Friday, 15 February 2019

Iyeyasu

(Today is granddaughter Yossi's 25th birthday so I drove her and her mother Aileen, both bird watchers, to Leighton Moss bird sanctuary, then I walked to Silverdale and meditated in the church. We will have a family birthday meal on Sunday.)

When I summarized Poul Anderson's Orbit Unlimited, part one, here, I omitted one significant character, Commissioner Svoboda's long-term personal bodyguard, Iyeyasu, a gray-clad Okinawan karate man with black, shoulder-length hair. (Apparently, Okinawan karate differs from Japanese: see here.)

Svoboda, with his bad foot, leans on Iyeyasu who senses his master's moods. Even in his own departmental tower, Svoboda is surrounded by six other guards who either precede or follow him down "...a long luminous-walled corridor..." (1, p. 9) whereas Iyeyasu remains beside him.

When Svoboda is about to be visited by his son, Jan, he clears all the guards, except Iyeyasu, out of his office. When Svoboda knowingly provokes Jan, the latter attacks him but is stopped by Iyeyasu.

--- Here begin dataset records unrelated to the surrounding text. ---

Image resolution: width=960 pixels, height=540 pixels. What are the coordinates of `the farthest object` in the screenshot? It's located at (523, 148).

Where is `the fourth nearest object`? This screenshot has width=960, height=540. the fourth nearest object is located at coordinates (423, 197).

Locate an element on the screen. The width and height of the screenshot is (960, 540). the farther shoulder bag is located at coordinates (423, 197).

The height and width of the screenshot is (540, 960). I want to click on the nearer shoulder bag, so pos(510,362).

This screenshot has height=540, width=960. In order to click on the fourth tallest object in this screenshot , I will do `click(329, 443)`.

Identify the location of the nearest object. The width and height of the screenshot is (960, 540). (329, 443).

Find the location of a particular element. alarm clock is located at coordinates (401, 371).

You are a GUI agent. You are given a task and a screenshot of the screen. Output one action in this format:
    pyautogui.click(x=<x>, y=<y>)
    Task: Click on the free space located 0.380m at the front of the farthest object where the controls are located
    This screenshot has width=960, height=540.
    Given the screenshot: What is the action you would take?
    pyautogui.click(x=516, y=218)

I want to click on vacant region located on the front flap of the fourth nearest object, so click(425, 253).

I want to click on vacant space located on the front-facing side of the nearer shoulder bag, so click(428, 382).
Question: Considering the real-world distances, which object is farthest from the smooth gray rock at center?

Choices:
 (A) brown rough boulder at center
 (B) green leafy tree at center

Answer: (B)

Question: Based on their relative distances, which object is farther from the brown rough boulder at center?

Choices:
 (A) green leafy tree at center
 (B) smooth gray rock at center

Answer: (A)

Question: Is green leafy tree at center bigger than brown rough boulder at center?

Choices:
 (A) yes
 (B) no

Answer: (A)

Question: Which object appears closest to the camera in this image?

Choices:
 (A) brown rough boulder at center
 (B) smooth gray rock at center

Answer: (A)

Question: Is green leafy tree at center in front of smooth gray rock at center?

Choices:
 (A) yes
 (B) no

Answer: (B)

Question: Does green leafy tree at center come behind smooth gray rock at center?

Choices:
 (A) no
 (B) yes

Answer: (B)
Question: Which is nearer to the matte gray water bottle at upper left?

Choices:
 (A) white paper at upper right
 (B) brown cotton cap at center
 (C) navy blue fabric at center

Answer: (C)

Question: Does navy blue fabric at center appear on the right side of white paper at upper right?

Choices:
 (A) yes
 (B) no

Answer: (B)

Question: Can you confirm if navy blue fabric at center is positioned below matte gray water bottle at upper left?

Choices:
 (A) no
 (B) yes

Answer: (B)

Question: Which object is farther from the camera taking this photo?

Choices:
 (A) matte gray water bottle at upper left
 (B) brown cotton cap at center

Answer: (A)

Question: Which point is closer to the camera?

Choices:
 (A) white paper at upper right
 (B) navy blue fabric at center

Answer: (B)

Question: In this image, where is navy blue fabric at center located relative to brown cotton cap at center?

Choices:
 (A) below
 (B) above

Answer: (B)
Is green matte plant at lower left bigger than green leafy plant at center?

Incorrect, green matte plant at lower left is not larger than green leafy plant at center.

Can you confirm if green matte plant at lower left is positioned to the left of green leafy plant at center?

(Svoboda, in charge of education, proposes to replace literary analysis with rote memorization and also to introduce instruction in the use of hallucinogens... He is prepared to damage a lot of people for a Machiavellian end.)

When Jan has left, Svoboda explains his devious scheme to Iyeyasu and thus to us so Iyeyasu's role, although understated, is very important.

1 comment:

Sean M. Brooks said...

Kaor, Paul!

I agree, Iyeyasu probably tends to be overlooked by most readers of ORBIT UNLIMITED. But he did play a significant, if understated role.

Commissioner Svoboda would probably argue that the decadence and stagnation of the Federation justified the devious means used for getting an off Earth colony founded on Rustum. And he also wanted his descendants to have a chance at a life better than what Earth would likely offer them, long term.